The remaining six papers address a variety of important problems in other areas of bioinformatics. Xu, Xu and Olman bring us to the crown jewel of biopolymer research -- the protein folding problem, i.e., the prediction of the three-dimensional fold of a protein molecule based on its sequence information. Despite its fundamental importance in molecular biology, and many years of vigorous attacks from leading scientists, this problem is still largely unsolved. For practical structure prediction, it has been shown that the statistically-based threading method is a more effective alternative than the classical molecular simulation method. This method ``threads'' the given protein sequence into a set of known structural templates (constructed based on proteins with known structures) and finds the most suitable sequence-template fit. Xu, Xu and Olman describe an enlightening neural-network approach for assessing the reliability of the prediction results from such threading methods. Ye presents a Bayesian algorithm for predicting secondary structures of a RNA moledule.
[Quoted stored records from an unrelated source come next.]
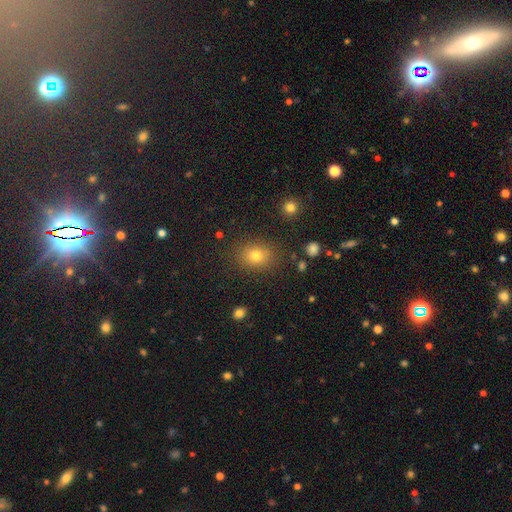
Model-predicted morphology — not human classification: A smooth galaxy with no disk features (77%) that is round (54%).

Vote fractions:
- Smooth or featured? smooth: 77% / star or artifact: 15% / featured or disk: 8%
- How rounded? round: 54% / in between: 45% / cigar-shaped: 1%
- Merging? none: 85% / minor disturbance: 9% / major disturbance: 3% / merger: 2%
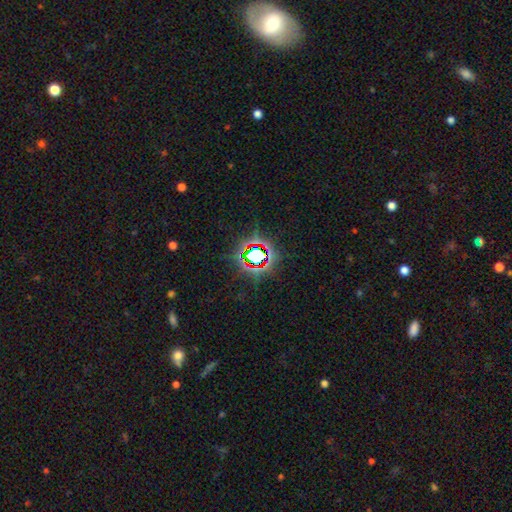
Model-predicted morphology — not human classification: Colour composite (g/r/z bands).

It is demonstrated that statistical thinking is key to a proper view of these more flexible (compared to proteins) molecules -- the ensemble of posterior samples of the structure reveals more important information than the optimal (single) structure prediction with the lowest energy. It is also shown that these posterior draws can be effectively used in designing antisense oligonudleotides for blocking the expression of a target gene. Li introduces a set of sophisticated statistical models for analyzing DNA sequencing data, which promises to reduce the base-calling error by orders of magnitude, an important step toward genome-based individualized medicine.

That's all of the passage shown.